Records were deep in the archives, collective memories didn’t stretch that far back, but LCNO proceeded as if the Taddle did once flow beneath the labyrinth site. The Taddle had been severed for a subway line. Streetcar tracks including granite setts were torn up. LCNO obtained seven of the setts as a symbolic link and the landscape architect, Michael Prescutti of MEP Design, laid them into the entrance.

Taddle Creek is located on the traditional territory of many nations including the Mississaugas of the Credit, the Anishinaabeg, the Chippewa, the Haudenosaunee and the Wendat peoples. The Toronto Public Labyrinth still serves to nourish the people who come to it, as the creek would have nourished those early peoples.

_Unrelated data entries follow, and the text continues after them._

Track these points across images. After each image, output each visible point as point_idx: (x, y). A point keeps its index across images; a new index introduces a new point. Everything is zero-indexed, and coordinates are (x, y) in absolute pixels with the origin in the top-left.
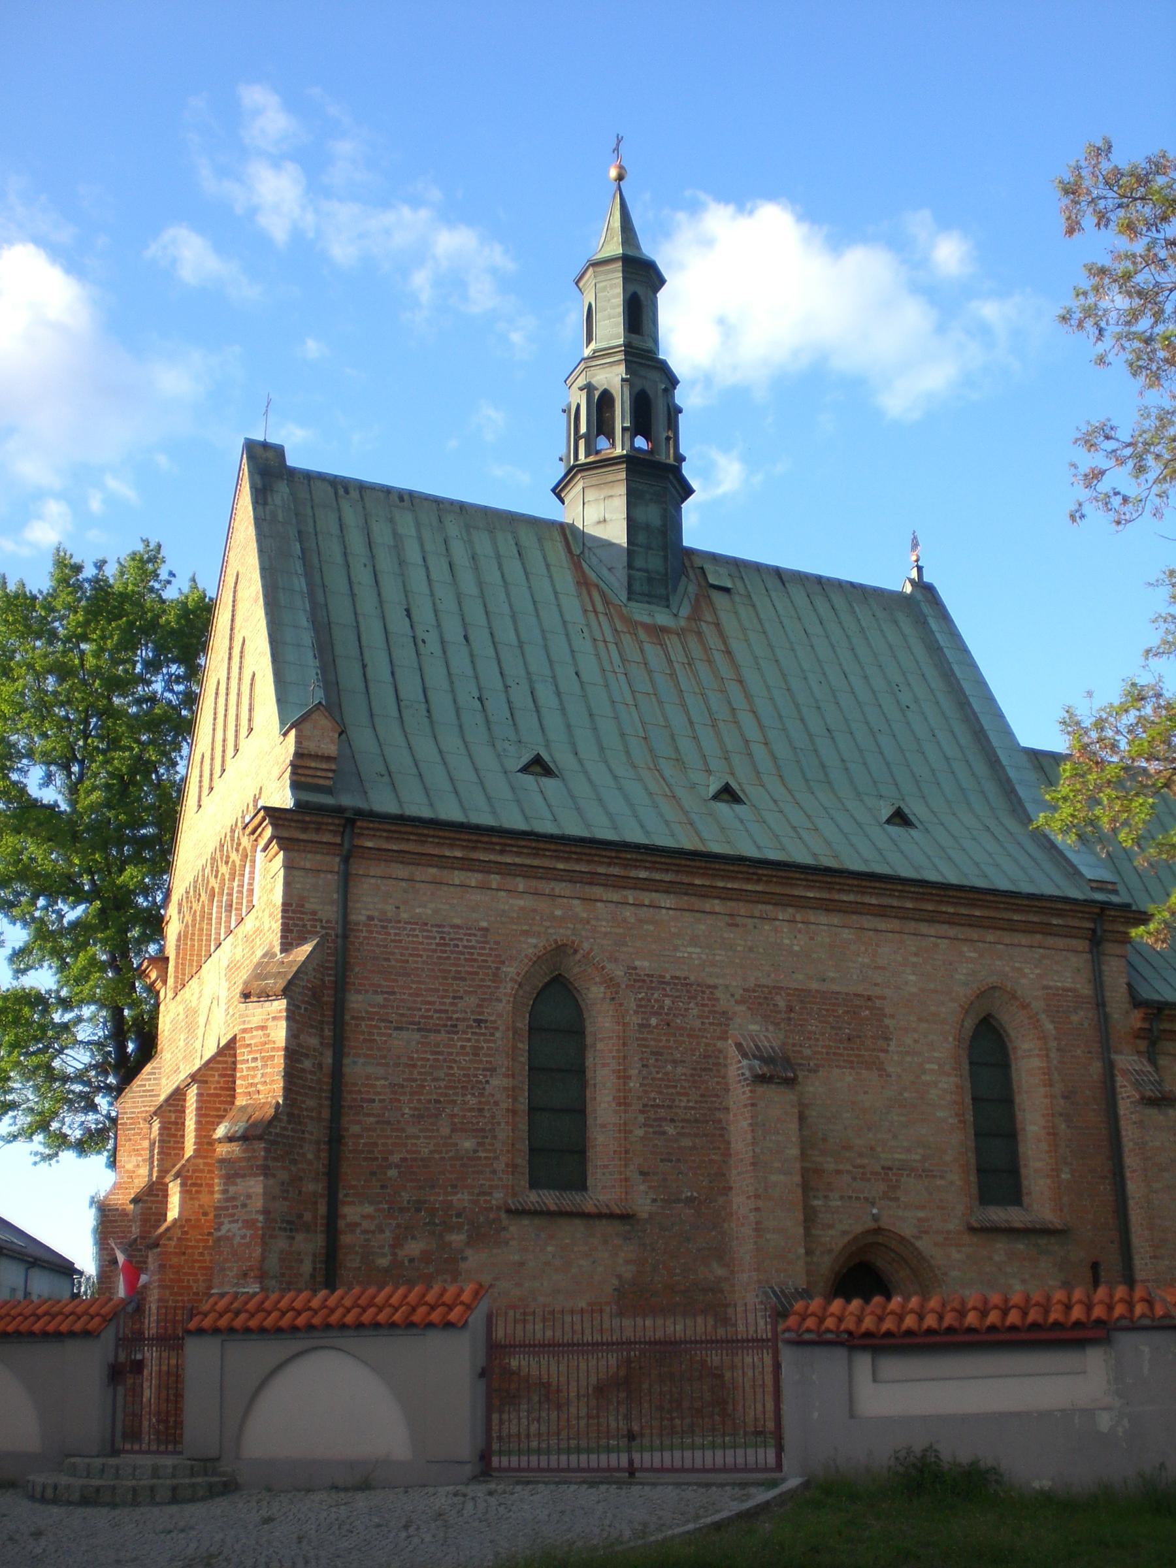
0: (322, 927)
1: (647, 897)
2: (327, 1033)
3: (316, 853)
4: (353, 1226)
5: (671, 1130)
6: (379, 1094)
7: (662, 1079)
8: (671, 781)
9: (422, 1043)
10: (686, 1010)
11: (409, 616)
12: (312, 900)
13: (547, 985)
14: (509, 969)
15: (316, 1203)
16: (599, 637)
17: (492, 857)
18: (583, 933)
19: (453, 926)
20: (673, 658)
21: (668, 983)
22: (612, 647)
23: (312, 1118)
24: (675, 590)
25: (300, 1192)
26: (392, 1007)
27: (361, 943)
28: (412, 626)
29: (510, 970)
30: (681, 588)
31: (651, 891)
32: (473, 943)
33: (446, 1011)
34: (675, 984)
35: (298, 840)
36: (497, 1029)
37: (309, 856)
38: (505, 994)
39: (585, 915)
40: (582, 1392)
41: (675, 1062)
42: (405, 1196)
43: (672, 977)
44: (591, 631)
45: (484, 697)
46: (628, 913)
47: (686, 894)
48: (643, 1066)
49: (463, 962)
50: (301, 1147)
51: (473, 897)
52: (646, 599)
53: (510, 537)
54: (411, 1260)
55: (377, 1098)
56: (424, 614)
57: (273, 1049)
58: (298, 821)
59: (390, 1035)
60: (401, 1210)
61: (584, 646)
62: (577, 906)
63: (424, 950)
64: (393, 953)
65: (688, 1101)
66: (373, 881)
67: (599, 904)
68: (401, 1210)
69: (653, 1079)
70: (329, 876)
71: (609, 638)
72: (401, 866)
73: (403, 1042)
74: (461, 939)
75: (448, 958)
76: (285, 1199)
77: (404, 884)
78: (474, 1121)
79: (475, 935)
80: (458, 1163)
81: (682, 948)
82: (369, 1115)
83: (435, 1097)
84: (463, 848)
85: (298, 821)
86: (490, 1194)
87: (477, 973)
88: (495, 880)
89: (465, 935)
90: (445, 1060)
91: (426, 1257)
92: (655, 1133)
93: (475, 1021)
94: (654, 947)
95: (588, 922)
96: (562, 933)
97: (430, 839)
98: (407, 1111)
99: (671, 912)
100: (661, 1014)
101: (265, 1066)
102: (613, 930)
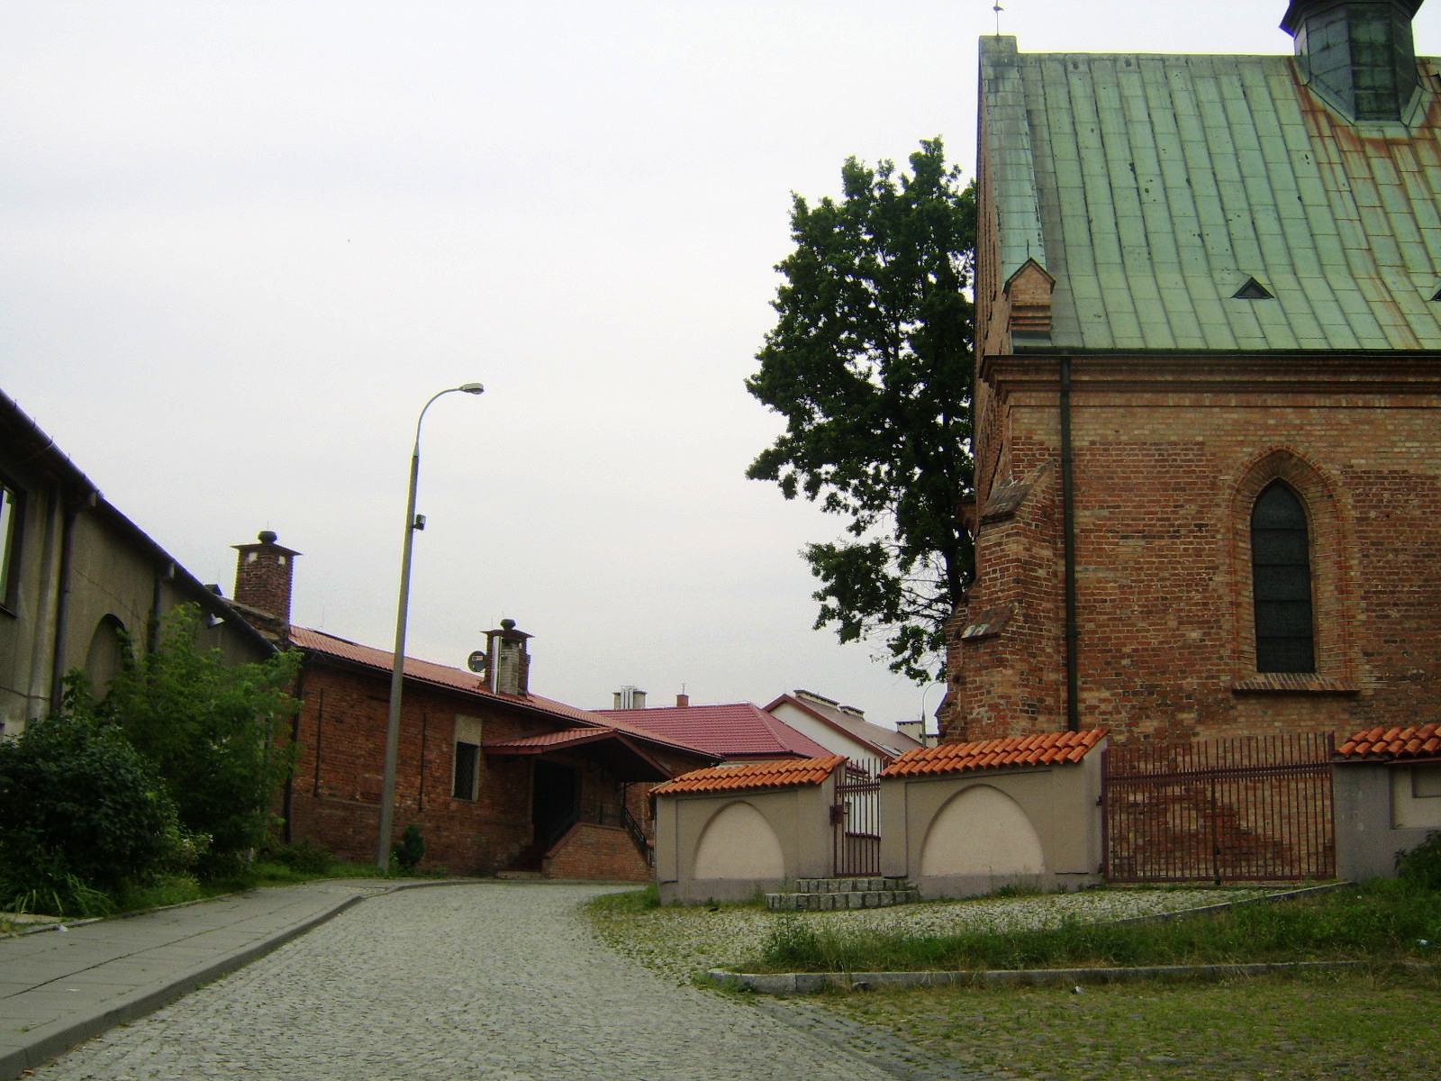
0: (1050, 455)
1: (1359, 400)
2: (1060, 545)
3: (1047, 391)
4: (1092, 709)
5: (1394, 614)
6: (1111, 594)
7: (1384, 568)
8: (1391, 286)
9: (1147, 548)
10: (1407, 501)
11: (1133, 170)
12: (1039, 432)
13: (1266, 490)
14: (1226, 477)
15: (1058, 690)
16: (1323, 159)
17: (1202, 378)
18: (1297, 438)
19: (1171, 443)
20: (1402, 168)
21: (1385, 478)
22: (1338, 169)
23: (1049, 618)
24: (1407, 101)
25: (1041, 680)
26: (1118, 519)
27: (1086, 466)
28: (1136, 179)
29: (1227, 478)
30: (1414, 99)
31: (1364, 393)
32: (1191, 457)
33: (1169, 519)
34: (1393, 478)
35: (1021, 381)
36: (1218, 531)
37: (1034, 394)
38: (1224, 500)
39: (1298, 422)
40: (1312, 850)
41: (1396, 551)
42: (1138, 682)
43: (1390, 472)
44: (1315, 157)
45: (1205, 232)
46: (1342, 416)
47: (1402, 393)
48: (1364, 556)
49: (1181, 474)
50: (1040, 643)
51: (1188, 415)
52: (1375, 115)
53: (1235, 78)
54: (1146, 737)
55: (1108, 598)
56: (1147, 166)
57: (1008, 561)
58: (1018, 365)
59: (1117, 544)
60: (1135, 694)
61: (1307, 170)
62: (1292, 416)
63: (1145, 466)
64: (1115, 472)
65: (1411, 586)
66: (1093, 410)
67: (1312, 410)
68: (1135, 694)
69: (1374, 568)
70: (1052, 410)
71: (1335, 158)
72: (1118, 395)
73: (1130, 548)
74: (1179, 454)
75: (1167, 472)
76: (1026, 686)
77: (1121, 410)
78: (1200, 614)
79: (1192, 450)
80: (1186, 651)
81: (1399, 444)
82: (1101, 613)
83: (1161, 594)
84: (1172, 372)
85: (1018, 365)
86: (1218, 678)
87: (1195, 483)
88: (1207, 399)
89: (1182, 450)
90: (1170, 562)
91: (1159, 733)
92: (1377, 617)
93: (1196, 525)
94: (1370, 444)
95: (1302, 429)
96: (1277, 441)
97: (1142, 368)
98: (1136, 608)
99: (1386, 411)
100: (1380, 507)
101: (1002, 577)
102: (1328, 433)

Throughout the pandemic, a homeless encampment surrounded the stone labyrinth. Tents were not placed on the labyrinth and the occasional solitary walker was respected. Members of LCNO helped the adjacent church with sandwiches and knew the labyrinth was emanating spiritual energy to them. Labyrinths, like creeks, quench the thirst of those who feel parched and dry. The stream flows beneath the labyrinth no more, but when you stand at the heart of the labyrinth listen for it, feel it, join the conversation?

Published in Pathways 2021 a UK periodical distributed by the Labyrinth Society.